Is there a way to prevent SIGKILL after SIGTERM for a daemon\agent during shutdown\restart?
i have a daemon that must be finished gracefully. It should have CUSTOM amount of time before system sends SIGKILL and kills it.
Is there a possibility to do such thing on MAC?
Yes, this is definitely possible.
If you start your service properly via launchd, you can define the amount of time you need for stopping the service with the "ExitTimeOut" key in the launchd plist for your service. If you set "ExitTimeOut" to for example 300, this means your service have 300 seconds (5 minutes) to do something in between receiving SIGTERM and actually being killed by receiving the SIGKILL signal.
Another possibility is to redefine the shutdown sequence as such. This is a more "hacky" solution, but if this is intended only for your own Mac, it could be the easiest.
A way to do this is simply to replace /sbin/shutdown with a program of your own liking. An idea is to move the original /sbin/shutdown program to for example /sbin/shutdown.apple and then add a simple shell-script in its place.
The shell script should look something like this:
#!/bin/bash
notify_my_program
sleep 300
exec /sbin/shutdown.apple "$@"
The "notify_my_program" should be replaced with something that tells your service to shutdown. It could be as simple as sending it the SIGTERM signal.
Please ensure that you have the proper permissions on the shell script (i.e. the same as the original shutdown program).
After the above mentioned modification, your system should at shutdown first notify your service to shutdown, wait 5 minutes and then do whatever it usually does at shutdown.

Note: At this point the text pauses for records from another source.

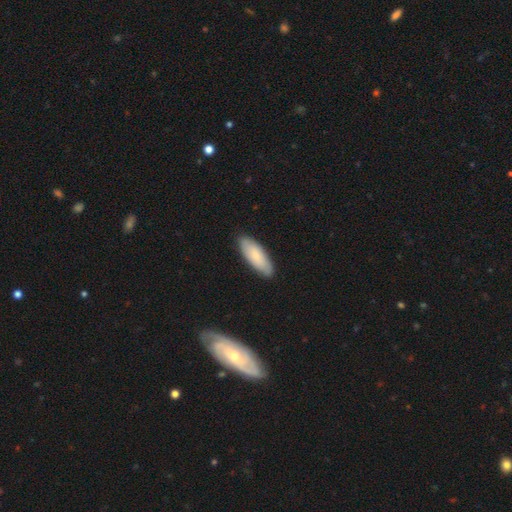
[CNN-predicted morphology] Q: Smooth or featured?
A: smooth (78%); runner-up: featured or disk (17%)
Q: How rounded?
A: in between (67%); runner-up: cigar-shaped (31%)
Q: Merging?
A: none (87%); runner-up: minor disturbance (10%)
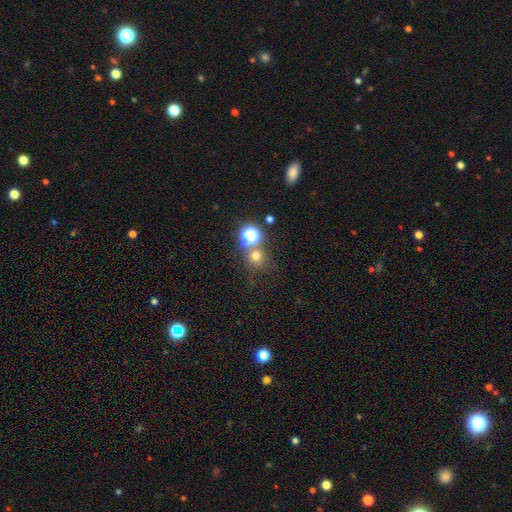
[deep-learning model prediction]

The modified shutdown process should be used when you shutdown from the command line as well as when doing it from the GUI (i.e. from the Apple menu).

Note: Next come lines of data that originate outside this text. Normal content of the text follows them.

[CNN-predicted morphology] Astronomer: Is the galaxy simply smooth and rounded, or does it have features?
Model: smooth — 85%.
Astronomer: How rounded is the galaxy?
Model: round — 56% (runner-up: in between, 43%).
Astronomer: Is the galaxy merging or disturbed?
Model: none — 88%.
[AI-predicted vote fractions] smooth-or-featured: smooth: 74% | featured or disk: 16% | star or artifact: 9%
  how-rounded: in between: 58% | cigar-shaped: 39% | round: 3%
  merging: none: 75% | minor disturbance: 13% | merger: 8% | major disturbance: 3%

Finally, a more involved solution would be to actually replace launchd with your own custom init system. The simplest way to do that would be to download the source code for launchd, change the shutdown sequence, recompile and replace launchd on your system. The /sbin/shutdown program works just by sending a signal to launchd (various signals for reboot, halt, poweroff, etc.) - so the actual shutdown sequence for the user-space part of the system is actually handled by launchd, so in this manner, you can customize it to do anything you want.
Note that changing the shutdown sequence in either of the two mentioned ways require you to disable SIP (System Integrity Protection) before proceeding.

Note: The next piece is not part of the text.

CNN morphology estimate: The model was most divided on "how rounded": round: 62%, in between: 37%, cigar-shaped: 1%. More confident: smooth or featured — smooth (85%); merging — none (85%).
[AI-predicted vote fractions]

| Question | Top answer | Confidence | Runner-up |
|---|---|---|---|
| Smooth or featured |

No - this isn't the decision idiom on macOS so your development requirements are conflicting with the system design intention.
Your daemon should be dealing with this and timing and technical ways to do this are built in to MacOS as well as documented fairly well by Apple.
macOS does not shutdown daemons by just sending a SIGKILL it first sends a SIGTERM and then only if the process is still there a SIGKILL. You have some control to delay this by using the disableSuddenTermination method on NSProcessInfo see https://developer.apple.com/documentation/foundation/nsprocessinfo/1412841-disablesuddentermination?language=objc
Thus your daemon should be shutting down on receipt of a SIGTERM and so the SIGKILL will have no effect.
This was documented in Apple's The Life Cycle of a Daemon
It is also the normal BSD and Linux way of shutdown except that launchd is not involved.